[Dataset entries]

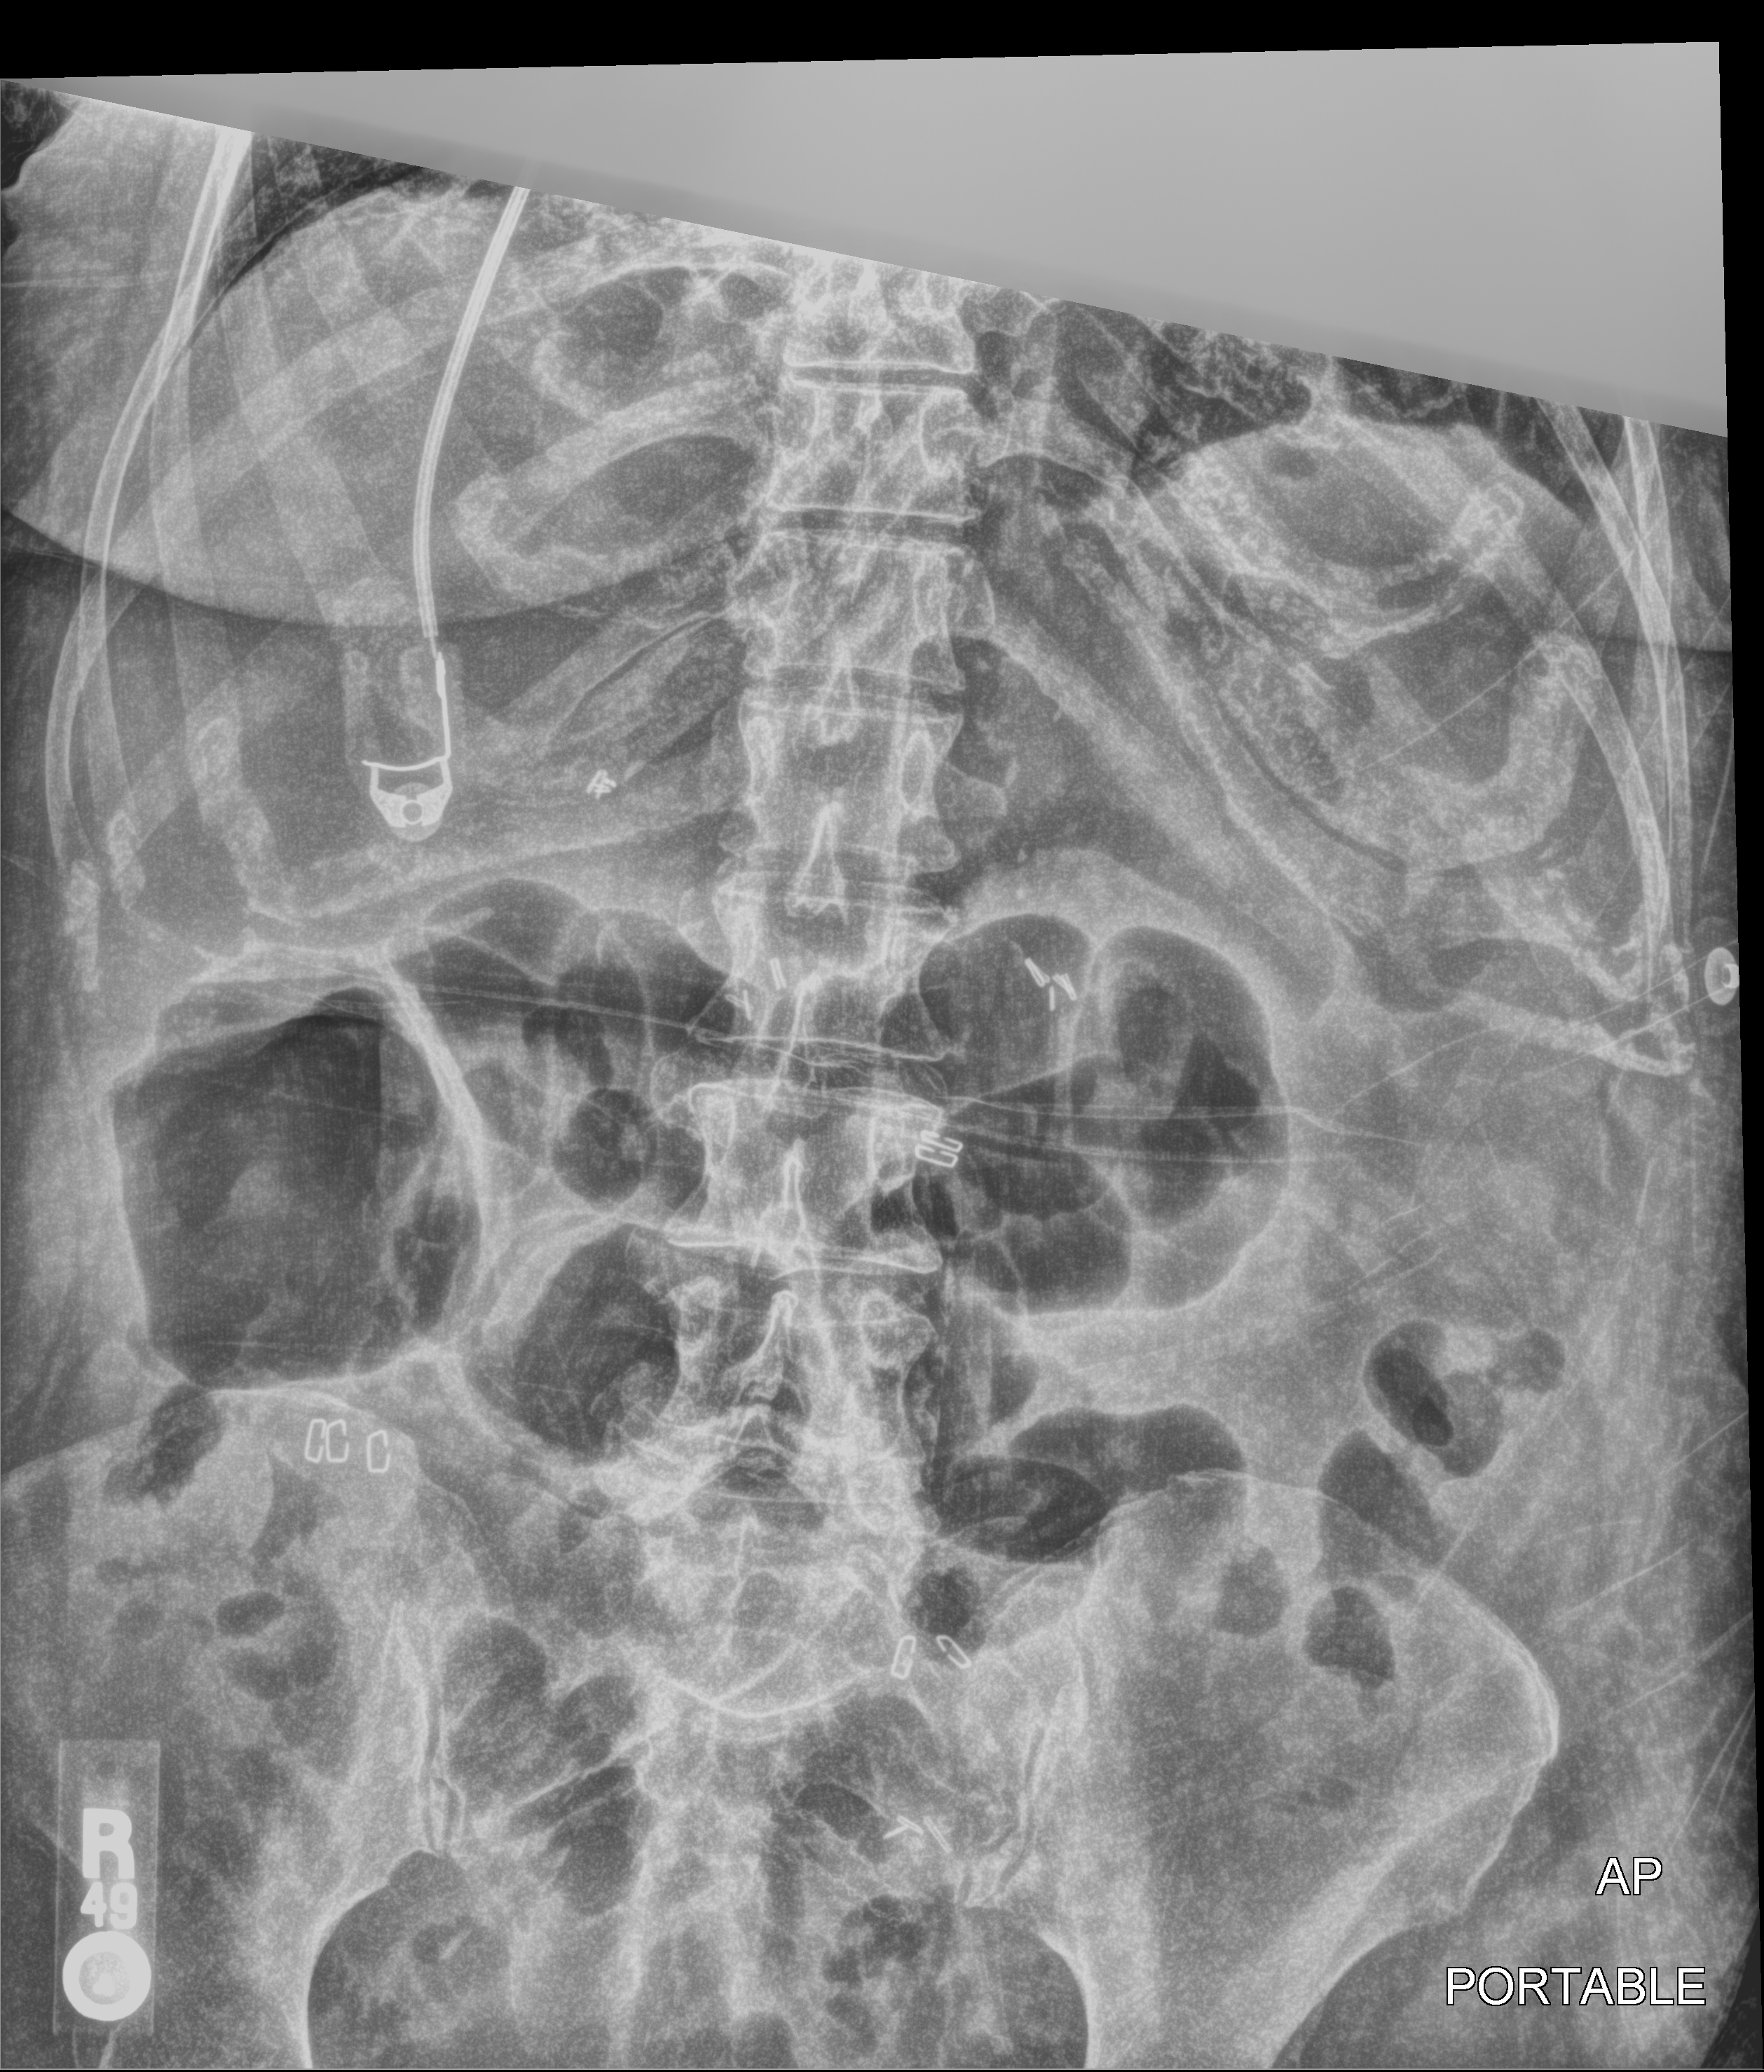
Abdomen X-ray (portable); anteroposterior (AP) projection. Female patient hospitalised with COVID-19, age 18–59 years.
Admission-level facts for this patient (not findings on this image; timing relative to this image not recorded):
- mechanically ventilated during this hospital stay: no
- admitted to intensive care during this hospital stay: no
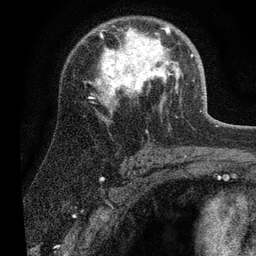
Breast MRI (dynamic contrast-enhanced), one axial slice; slice 41 of 80 in the series (ordered by position); cropped to one breast; dynamic contrast-enhanced series, time point 2 of 7 at this slice position (early post-contrast); 3 T; TE 2.2 ms, TR 5.4 ms; 256 × 256 image matrix, field of view 150 × 150 mm. Female patient.
Annotated regions visible in this slice (semi-automatically segmented with operator editing):
- enhancing-tissue mask used for the functional tumour volume (all voxels passing the contrast-enhancement thresholds inside the analysis volume; usually the tumour): box from (x=90, y=27) to (x=193, y=104) px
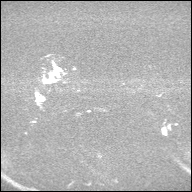
Breast MRI, one axial slice. Diffusion-weighted series; image 2 of 4 stored at this slice position (different b-values; order by instance number). 1.5 T. 4 mm slice thickness. 192 × 192 image matrix, field of view 360 × 360 mm. Female patient.
Annotated regions visible in this slice (manually delineated by an expert):
- tumour on diffusion-weighted imaging: bounding box [x1, y1, x2, y2] px = [54, 69, 58, 74]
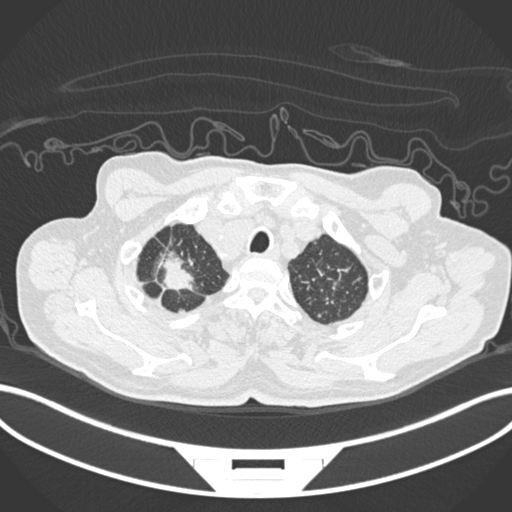
Chest CT, one axial slice. Reconstruction kernel B30f. 120 kVp. Lung window (W 1500 / L -600 HU). 512 × 512 image matrix, field of view 400 × 400 mm. Male patient, age 69 years. From the clinical record (not read from this slice): clinical TNM (as recorded): T1c N1 M1.
Annotated regions visible in this slice (bounding box drawn by a radiologist):
- lung tumour (recorded histology: adenocarcinoma): box from (x=151, y=246) to (x=202, y=296) px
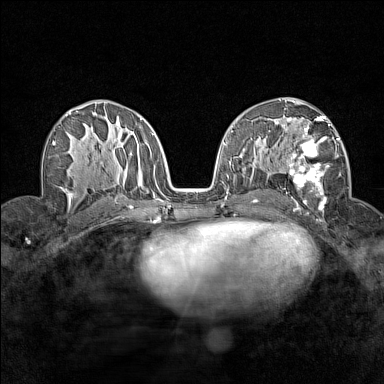
Breast MRI (dynamic contrast-enhanced), one axial slice. Slice 82 of 160 in the series (ordered by position). Dynamic contrast-enhanced series, time point 2 of 7 at this slice position (early post-contrast). 1.5 T. TE 1.8 ms, TR 5 ms. 384 × 384 image matrix, field of view 280 × 280 mm. Female patient.
Structures marked on this image (semi-automatically segmented with operator editing):
- enhancing-tissue mask used for the functional tumour volume (all voxels passing the contrast-enhancement thresholds inside the analysis volume; usually the tumour): bounding box (x1, y1, x2, y2) in pixels: (280, 115, 341, 213)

* _Problem description_
The answer must be a single number: the count of lines in the entries above that contain "tumour".

* _Result_
4